Below is a chart of the company's profits assuming a 2.4% topline growth, which is a slight improvement over the 1.7% growth (excluding disposed operations) in 2012. Again, I'm assuming the company can grow slightly faster than in 2012 due to an improving economy and a focus on growing sales now that they have rightsized the company for the past 18 months. I am applying the gross margin percentages (66.6%, 67% and 67.5%) from the last 3 quarters of 2012:

As you can see above, assuming a 2.4% revenue growth rate and 66.6% margins, net income would be $24.6 million. If margins stayed at the upper range of 2012 numbers, then it would yield $71.8 million in net income. Assuming fully diluted shares of 8 million would result in EPS of $3.08 on the low end and $8.97 on the high end.

I also wanted to run the same calculations assuming a 3% growth in revenues to get a sense of just how much operating leverage there is with this company. Here is how the results look:

As you can see above, assuming a 3.0% revenue growth rate and 66.6% margins, net income would be $44 million. If margins stayed at the upper range of 2012 numbers then it would yield $91.4 million in net income. Assuming fully diluted shares of 8 million would result in EPS of $5.50 on the low end and $11.43 on the high end.

This gives you a sense of just how much operating leverage this company has. An improvement of just 0.6% in sales increases EPS by over 60%. The above also gives you an idea of just how close this company is to experiencing exploding net income and EPS numbers.

Ahhh…but what about Share Dilution?

As always with any potential turnaround company, you have to consider any potential share dilutions going forward. Most turnaround companies have some sort of convertible bond issuance from their dark past that scares investors away. This is no different with YRCW.

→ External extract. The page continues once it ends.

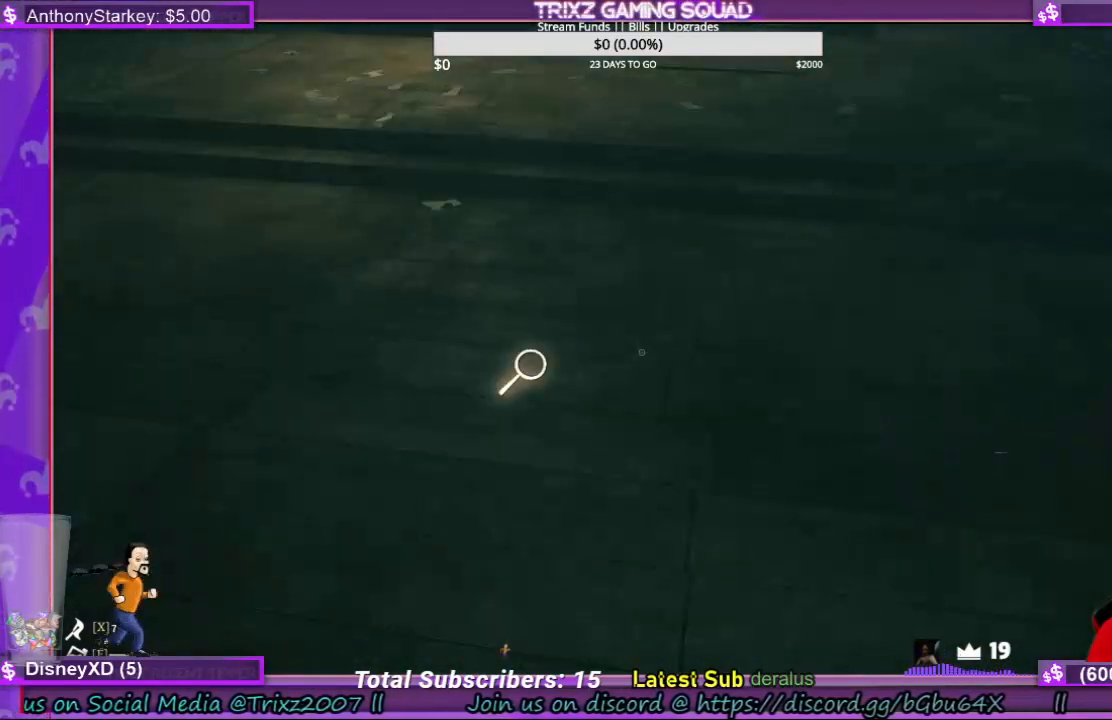
{"keys": [], "mouse": [], "events": [[367, "mouse_left", "down"], [433, "mouse_left", "up"]]}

YRCW currently has a share count of roughly 7.8 million shares. There are two convertible notes: (1) the series B notes are convertible at $14.5 (roughly 7 million shares), and (2) the series A notes are convertible at $34 (roughly 6 million shares).

Assuming the stock does manage to get to $14.50 per share, the diluted share count would grow to 14.8 million shares. This would roughly cut in half the projections above. So on the low end with 2.4% growth and 66.6% gross margins, you would see EPS of about $1.60. If revenues grew 3.0% and margins averaged 67.5%, then diluted EPS would be $6.20.

Now let's assume the stock gets as high as $34 and the series A notes are converted. This would bring total share count to 19.8 million and would drop EPS down to $1.24 on the low end and $4.62 on the high end. The company's stock currently trades at 5.4 times the low end and 1.45 times the higher end (i.e., 3% growth and 67.5% margins).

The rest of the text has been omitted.